Comme je l'avais déjà entendu dire dans une réunion de polytechniciens, la position de Didier Lambert sur l'open-source est que c'est compliqué et cher à cause des migrations de l'existant (mais en même temps il est bien content que d'autres fassent les efforts car cela fait baisser les prix des logiciels proprios).

Mais je dois dire que comme commenté par Christophe Merlet, c'est triste de voir un tel immobilisme et il me semble qu'il y a un manque de responsabilité. En effet, les grandes entreprises ont largement les moyens de faire pression sur les éditeurs propriétaires pour leur imposer d'introduire plus de standards dans leurs logiciels.
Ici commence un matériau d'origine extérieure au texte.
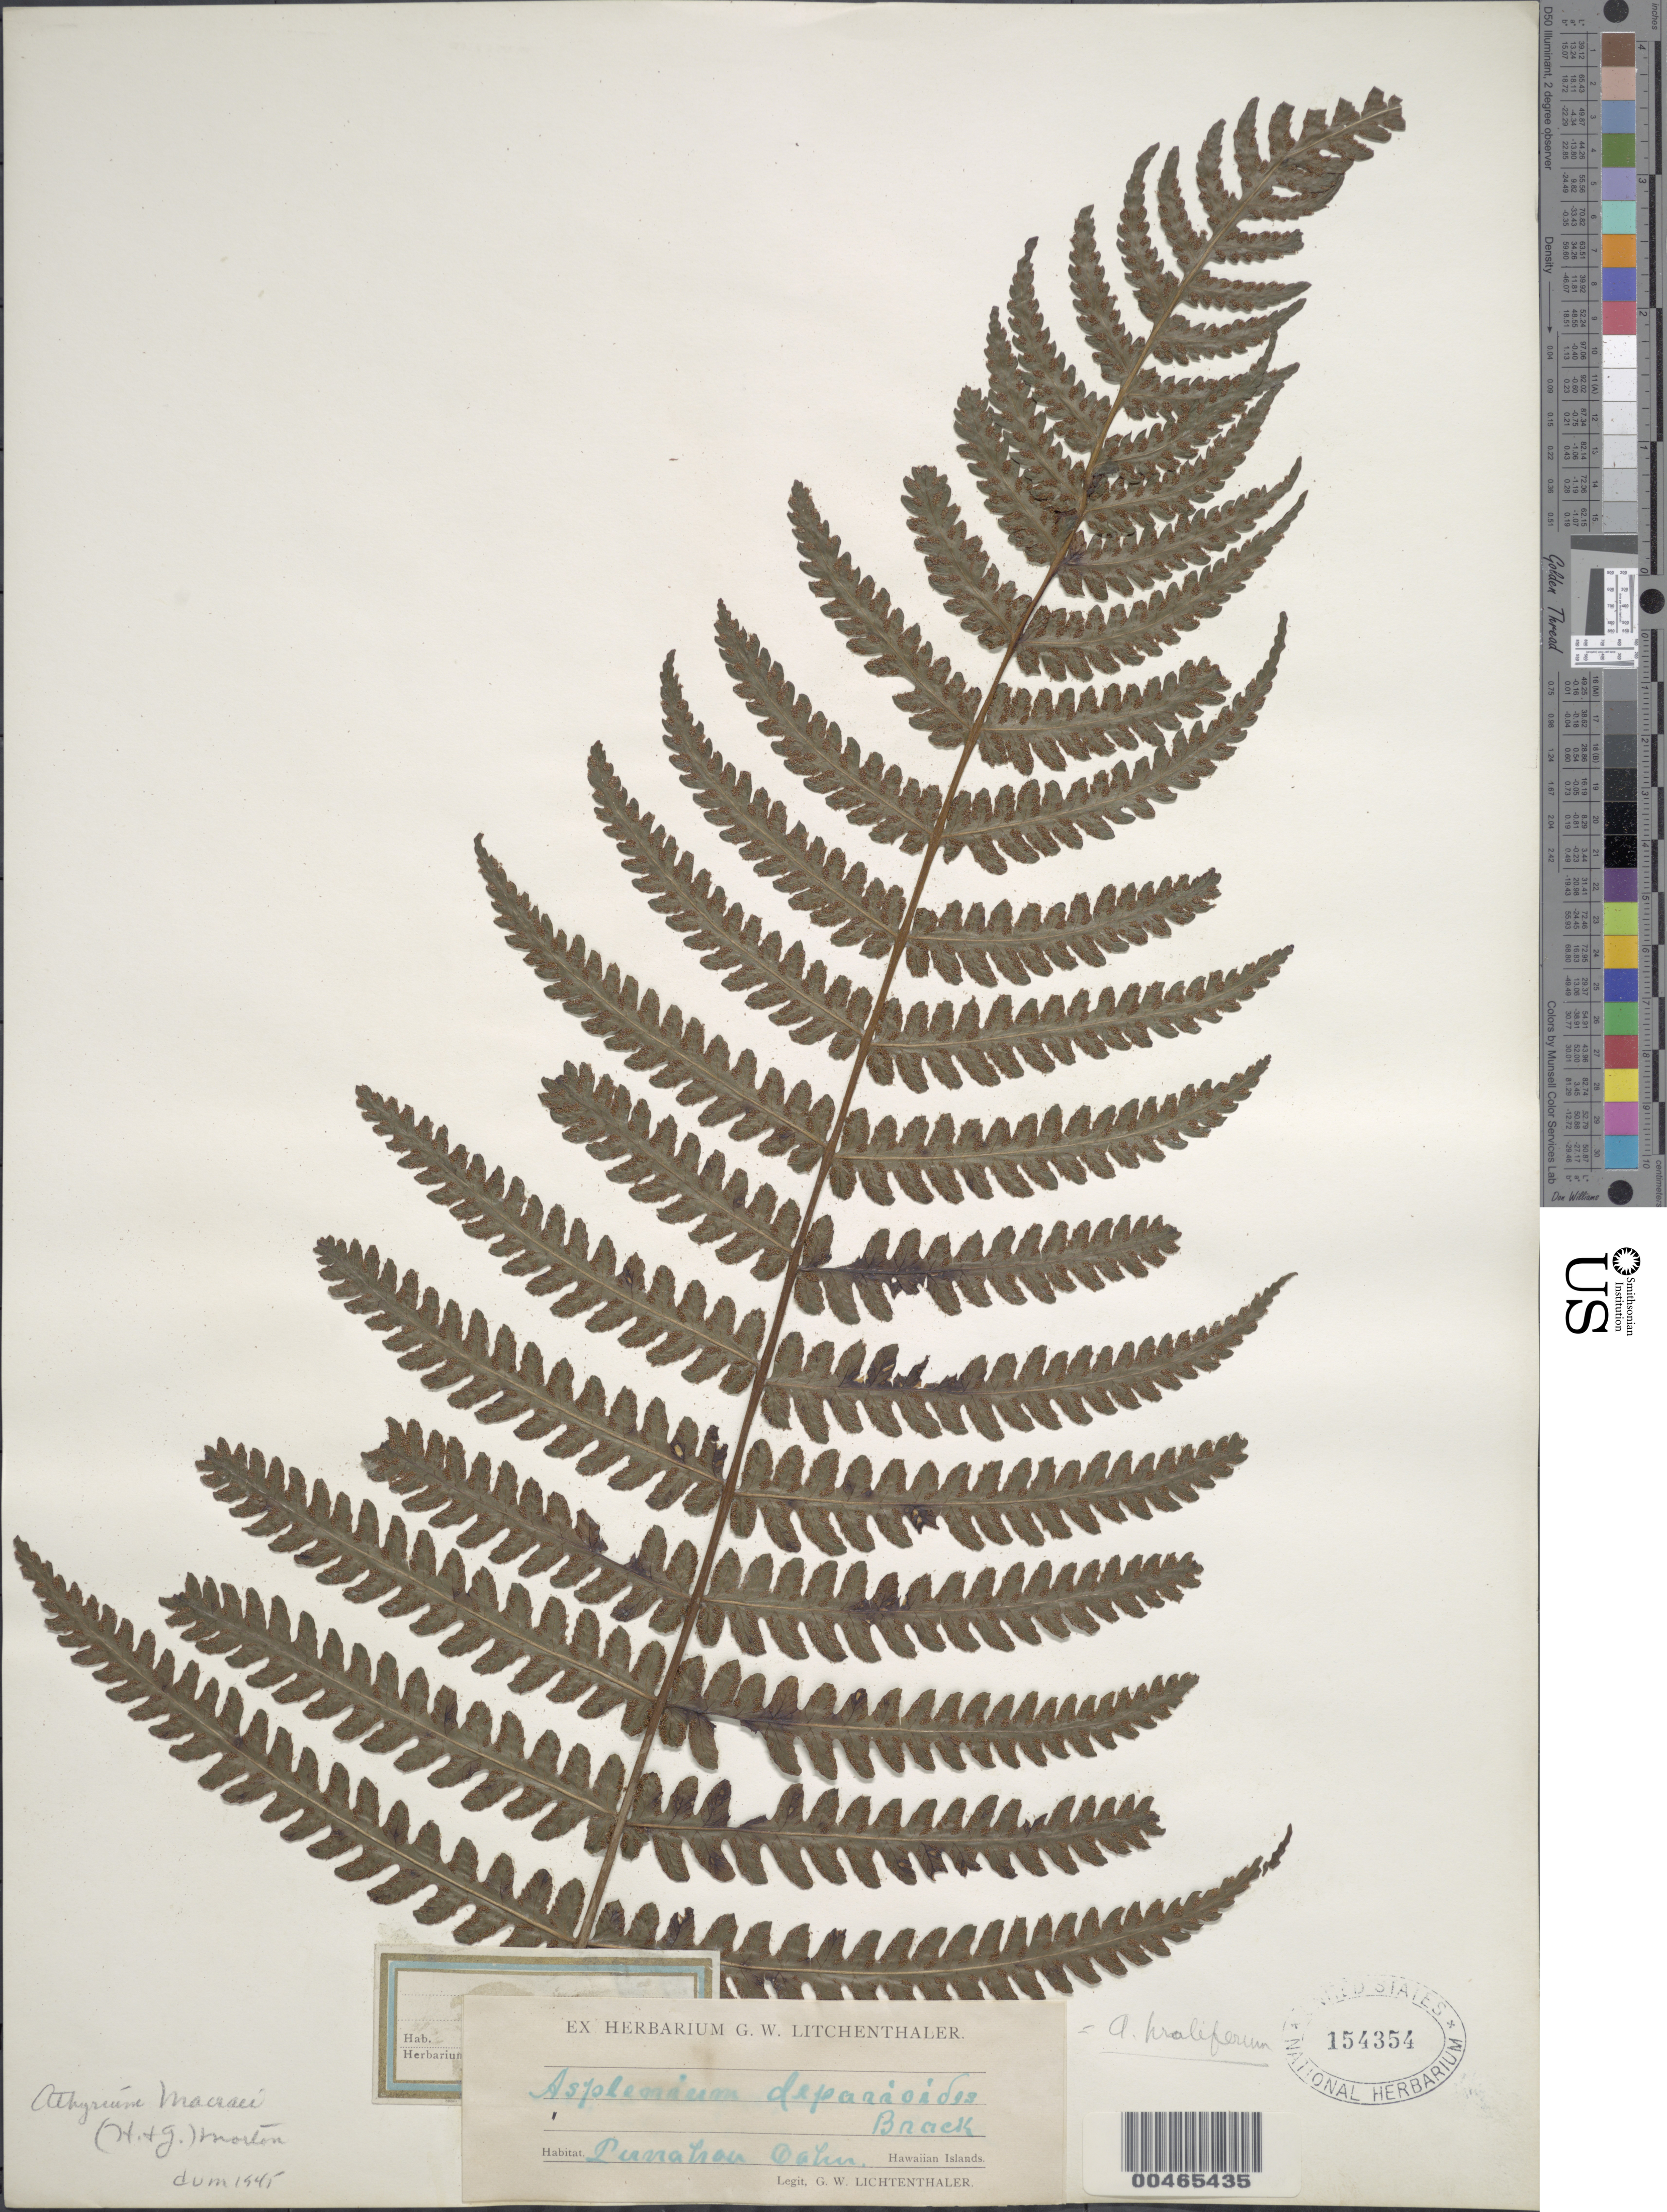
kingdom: Plantae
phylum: Tracheophyta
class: Polypodiopsida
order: Polypodiales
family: Athyriaceae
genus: Deparia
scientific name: Deparia prolifera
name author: (Kaulf.) Hook. & Grev.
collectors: G. Lichtenthaler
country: United States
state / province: Hawaii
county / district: Honolulu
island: Oahu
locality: Punaha, Oahu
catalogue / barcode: US 154354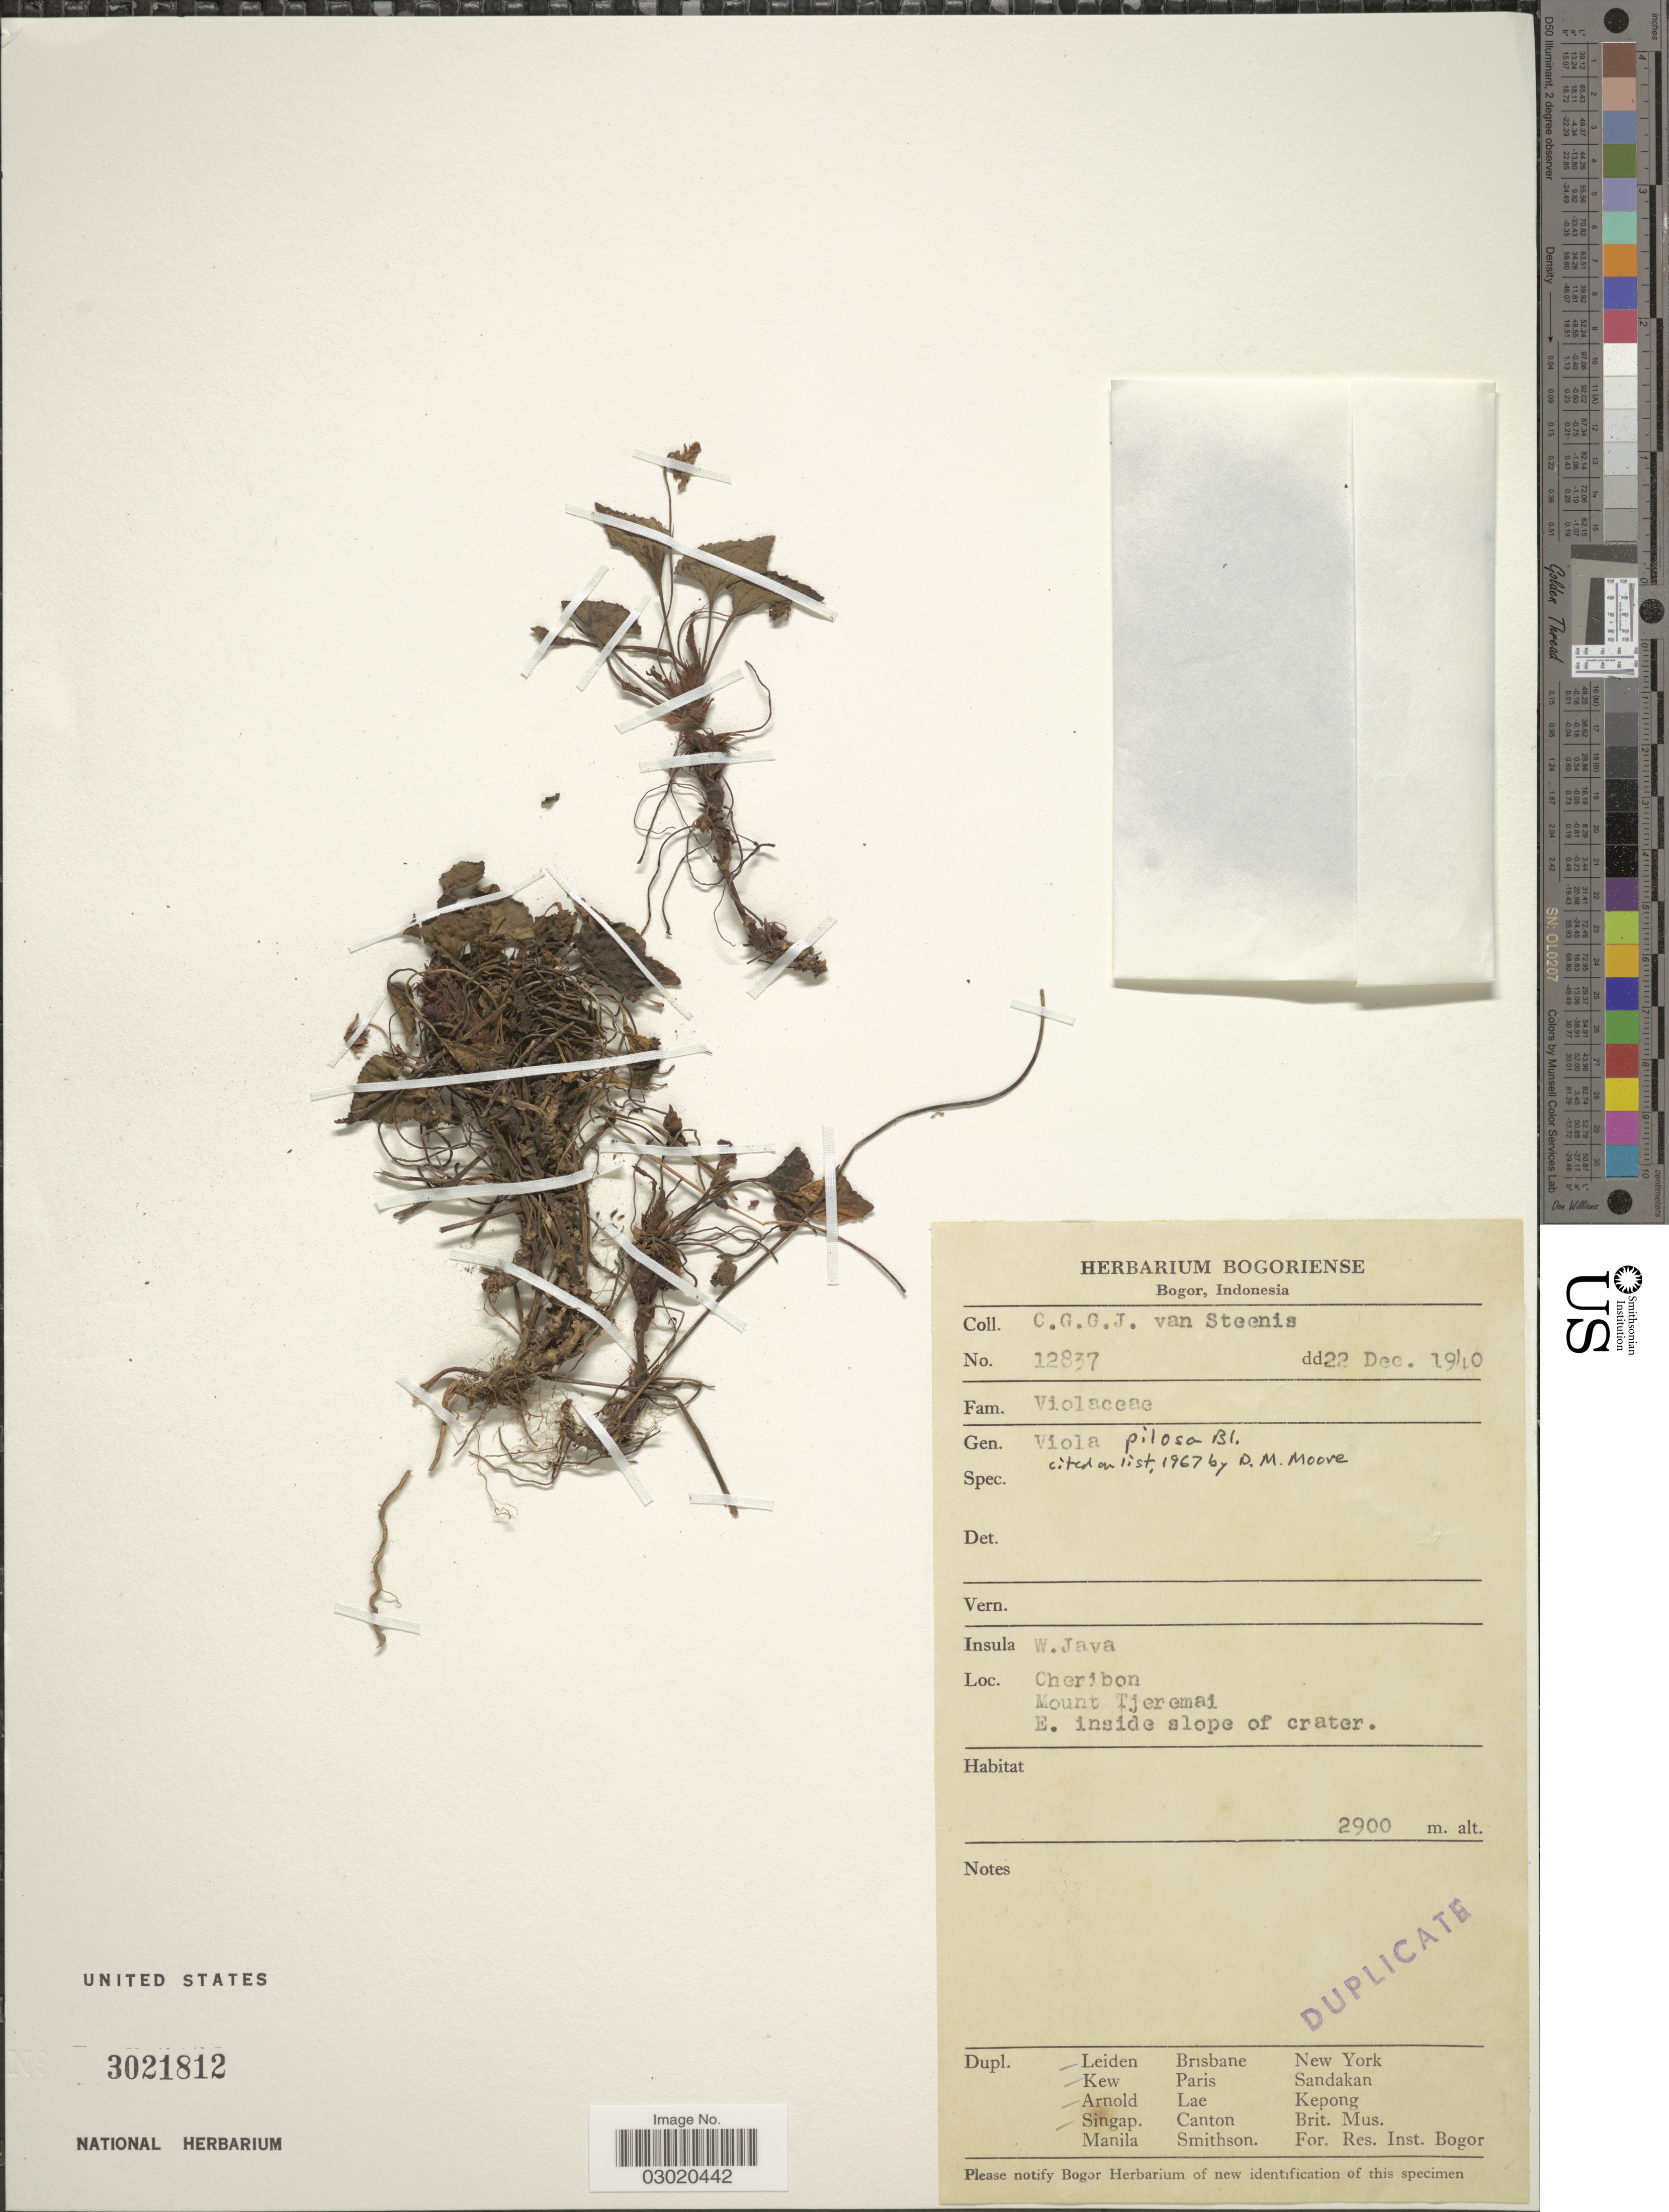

Ce qui est dommage, c'est que le CIGREF n'explore pas (encore) des moyens d'introduire plus de standards et des logiciels libres sans subir les coûts de migration importants.

La première étape consiste à éduquer les équipes et à leur donner comme consignes qu'il est TRES IMPORTANT qu'à performance et coûts égaux, il FAUT ABSOLUMENT favoriser les standards. D'autre part, leur indiquer de régulierement remonter l'information des déficiences en termes de standards des logiciels propriétaires.

Avec ces raisonnements la les équipes peuvent trouver des solutions qui permettent de faire progresser le schmilblick.

Ce n'est sûrement pas en disant "c'est trop compliqué et c'est trop cher" ou "on y arrivera pas" qu'on le fait progresser. Il est vraiment dommage que le président du CIGREF fasse passer ce genre de messages, car il y a beaucoup de situations ou ce qu'il dit n'est pas vrai.

J'espère que ces premières interviews permettra le déclenchement d'un dialogue entre le CIGREF et la communauté Open-Source.